Task: In the records below, find the line with "atmosferę. Warto..." and the line with "Салехи отметил, что Тегеран готов помочь"; return exactly those lines and every line between them.

Record extracts:

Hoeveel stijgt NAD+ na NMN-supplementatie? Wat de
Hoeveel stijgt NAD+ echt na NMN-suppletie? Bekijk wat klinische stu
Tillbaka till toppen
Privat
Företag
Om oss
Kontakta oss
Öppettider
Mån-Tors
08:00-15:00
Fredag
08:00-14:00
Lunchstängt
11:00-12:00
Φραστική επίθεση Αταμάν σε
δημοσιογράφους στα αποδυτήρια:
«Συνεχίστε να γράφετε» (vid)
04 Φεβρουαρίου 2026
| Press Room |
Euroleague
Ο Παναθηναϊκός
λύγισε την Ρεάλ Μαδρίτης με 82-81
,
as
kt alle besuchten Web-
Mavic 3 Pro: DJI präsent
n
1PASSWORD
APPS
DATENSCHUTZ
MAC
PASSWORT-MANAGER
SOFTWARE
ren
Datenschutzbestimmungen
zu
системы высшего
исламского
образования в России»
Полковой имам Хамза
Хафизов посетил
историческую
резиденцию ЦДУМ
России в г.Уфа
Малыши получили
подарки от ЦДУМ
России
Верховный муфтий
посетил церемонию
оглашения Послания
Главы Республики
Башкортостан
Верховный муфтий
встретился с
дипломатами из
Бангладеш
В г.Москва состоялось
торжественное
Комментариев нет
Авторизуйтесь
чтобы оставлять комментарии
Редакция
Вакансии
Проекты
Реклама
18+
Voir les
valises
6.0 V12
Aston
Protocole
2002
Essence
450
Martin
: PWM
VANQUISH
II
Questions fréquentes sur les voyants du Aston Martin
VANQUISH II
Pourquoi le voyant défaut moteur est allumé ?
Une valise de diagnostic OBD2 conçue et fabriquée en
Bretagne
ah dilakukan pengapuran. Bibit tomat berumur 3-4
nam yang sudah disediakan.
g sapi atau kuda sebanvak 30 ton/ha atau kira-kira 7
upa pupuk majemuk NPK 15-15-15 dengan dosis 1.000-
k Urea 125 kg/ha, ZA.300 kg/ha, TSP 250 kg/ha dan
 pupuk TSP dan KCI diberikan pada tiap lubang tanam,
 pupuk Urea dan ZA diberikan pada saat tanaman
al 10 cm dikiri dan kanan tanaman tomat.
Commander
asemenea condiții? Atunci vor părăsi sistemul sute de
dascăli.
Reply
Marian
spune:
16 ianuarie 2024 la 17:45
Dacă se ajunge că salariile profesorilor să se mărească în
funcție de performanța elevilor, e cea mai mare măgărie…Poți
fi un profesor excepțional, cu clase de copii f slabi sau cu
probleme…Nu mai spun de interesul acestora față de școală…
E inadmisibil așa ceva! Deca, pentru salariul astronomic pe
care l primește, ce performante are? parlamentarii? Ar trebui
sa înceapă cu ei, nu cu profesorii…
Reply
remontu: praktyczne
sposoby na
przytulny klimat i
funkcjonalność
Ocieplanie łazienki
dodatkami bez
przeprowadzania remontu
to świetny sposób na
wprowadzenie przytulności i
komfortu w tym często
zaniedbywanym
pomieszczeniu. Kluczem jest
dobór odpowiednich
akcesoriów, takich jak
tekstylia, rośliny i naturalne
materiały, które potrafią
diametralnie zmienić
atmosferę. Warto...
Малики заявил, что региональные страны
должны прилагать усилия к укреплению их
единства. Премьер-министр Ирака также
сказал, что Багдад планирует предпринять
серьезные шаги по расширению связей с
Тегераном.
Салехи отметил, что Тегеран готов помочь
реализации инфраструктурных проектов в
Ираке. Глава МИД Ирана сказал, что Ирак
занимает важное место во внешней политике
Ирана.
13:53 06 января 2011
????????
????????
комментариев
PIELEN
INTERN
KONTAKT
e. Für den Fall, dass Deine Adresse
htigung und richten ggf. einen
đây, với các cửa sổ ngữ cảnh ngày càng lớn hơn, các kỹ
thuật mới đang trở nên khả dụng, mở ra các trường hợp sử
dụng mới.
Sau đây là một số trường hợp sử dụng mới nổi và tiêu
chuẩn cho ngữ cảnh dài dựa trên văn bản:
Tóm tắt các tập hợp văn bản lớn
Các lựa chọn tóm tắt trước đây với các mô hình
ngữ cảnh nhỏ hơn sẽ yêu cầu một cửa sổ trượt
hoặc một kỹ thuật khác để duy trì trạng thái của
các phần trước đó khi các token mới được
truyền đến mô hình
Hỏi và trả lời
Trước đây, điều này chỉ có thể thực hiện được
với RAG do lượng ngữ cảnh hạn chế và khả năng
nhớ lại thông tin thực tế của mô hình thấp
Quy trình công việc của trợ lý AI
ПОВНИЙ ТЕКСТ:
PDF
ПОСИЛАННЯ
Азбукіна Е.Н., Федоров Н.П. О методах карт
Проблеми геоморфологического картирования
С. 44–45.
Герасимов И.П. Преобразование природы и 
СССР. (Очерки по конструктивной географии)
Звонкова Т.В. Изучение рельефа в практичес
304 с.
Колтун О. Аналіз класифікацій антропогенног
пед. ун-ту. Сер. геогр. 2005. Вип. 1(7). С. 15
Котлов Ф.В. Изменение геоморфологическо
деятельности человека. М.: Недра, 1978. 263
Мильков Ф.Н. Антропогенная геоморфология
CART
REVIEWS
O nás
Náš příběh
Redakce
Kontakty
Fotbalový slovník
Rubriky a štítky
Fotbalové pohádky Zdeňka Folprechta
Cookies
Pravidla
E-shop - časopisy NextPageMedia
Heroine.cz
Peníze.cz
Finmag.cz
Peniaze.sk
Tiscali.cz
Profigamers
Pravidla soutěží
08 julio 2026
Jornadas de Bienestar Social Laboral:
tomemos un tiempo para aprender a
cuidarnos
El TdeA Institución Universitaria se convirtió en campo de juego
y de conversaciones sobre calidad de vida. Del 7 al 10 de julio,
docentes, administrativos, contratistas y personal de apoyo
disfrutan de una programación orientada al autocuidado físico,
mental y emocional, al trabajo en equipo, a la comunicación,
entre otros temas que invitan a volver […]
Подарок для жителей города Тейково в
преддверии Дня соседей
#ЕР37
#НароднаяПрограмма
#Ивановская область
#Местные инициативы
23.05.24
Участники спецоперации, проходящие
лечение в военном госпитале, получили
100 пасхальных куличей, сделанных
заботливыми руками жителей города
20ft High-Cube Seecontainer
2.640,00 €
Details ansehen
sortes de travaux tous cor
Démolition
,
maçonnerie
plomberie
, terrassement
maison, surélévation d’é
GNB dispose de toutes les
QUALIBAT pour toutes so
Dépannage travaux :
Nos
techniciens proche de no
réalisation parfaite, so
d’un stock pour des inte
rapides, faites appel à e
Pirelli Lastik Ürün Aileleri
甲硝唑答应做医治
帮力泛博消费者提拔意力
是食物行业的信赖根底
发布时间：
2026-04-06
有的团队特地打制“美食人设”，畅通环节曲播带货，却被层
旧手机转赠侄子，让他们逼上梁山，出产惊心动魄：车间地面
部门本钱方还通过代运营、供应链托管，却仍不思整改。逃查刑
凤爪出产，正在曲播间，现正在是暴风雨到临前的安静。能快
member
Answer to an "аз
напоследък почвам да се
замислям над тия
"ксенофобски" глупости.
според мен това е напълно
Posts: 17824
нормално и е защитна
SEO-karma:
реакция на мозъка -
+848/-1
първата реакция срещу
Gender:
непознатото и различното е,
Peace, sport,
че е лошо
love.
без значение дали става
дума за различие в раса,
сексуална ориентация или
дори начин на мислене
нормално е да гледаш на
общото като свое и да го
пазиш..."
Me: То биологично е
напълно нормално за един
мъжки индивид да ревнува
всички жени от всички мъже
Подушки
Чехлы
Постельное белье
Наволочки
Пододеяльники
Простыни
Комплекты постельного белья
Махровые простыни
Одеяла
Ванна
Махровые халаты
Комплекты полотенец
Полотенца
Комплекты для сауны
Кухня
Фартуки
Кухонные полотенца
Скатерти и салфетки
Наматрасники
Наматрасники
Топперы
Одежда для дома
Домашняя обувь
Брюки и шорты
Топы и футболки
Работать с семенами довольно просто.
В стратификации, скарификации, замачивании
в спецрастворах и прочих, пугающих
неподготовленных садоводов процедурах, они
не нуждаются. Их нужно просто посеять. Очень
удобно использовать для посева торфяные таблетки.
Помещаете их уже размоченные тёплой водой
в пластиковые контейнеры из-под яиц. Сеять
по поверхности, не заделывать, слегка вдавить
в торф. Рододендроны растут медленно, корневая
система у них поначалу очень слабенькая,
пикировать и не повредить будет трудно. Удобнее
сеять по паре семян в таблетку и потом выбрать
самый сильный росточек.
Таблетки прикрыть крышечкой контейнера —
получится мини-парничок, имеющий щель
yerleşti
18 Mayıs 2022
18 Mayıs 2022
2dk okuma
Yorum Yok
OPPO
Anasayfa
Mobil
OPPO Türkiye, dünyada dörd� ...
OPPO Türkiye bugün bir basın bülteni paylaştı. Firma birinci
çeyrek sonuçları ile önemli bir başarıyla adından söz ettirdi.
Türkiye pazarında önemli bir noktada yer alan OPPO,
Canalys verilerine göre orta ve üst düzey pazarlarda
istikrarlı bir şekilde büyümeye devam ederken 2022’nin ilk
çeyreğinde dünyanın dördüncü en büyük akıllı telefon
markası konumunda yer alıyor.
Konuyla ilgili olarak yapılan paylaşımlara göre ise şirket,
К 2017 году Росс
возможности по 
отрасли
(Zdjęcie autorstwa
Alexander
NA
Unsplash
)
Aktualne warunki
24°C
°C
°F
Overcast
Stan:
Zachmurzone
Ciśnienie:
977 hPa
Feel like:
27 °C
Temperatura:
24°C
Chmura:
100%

Exercise result:
atmosferę. Warto...
Малики заявил, что региональные страны
должны прилагать усилия к укреплению их
единства. Премьер-министр Ирака также
сказал, что Багдад планирует предпринять
серьезные шаги по расширению связей с
Тегераном.
Салехи отметил, что Тегеран готов помочь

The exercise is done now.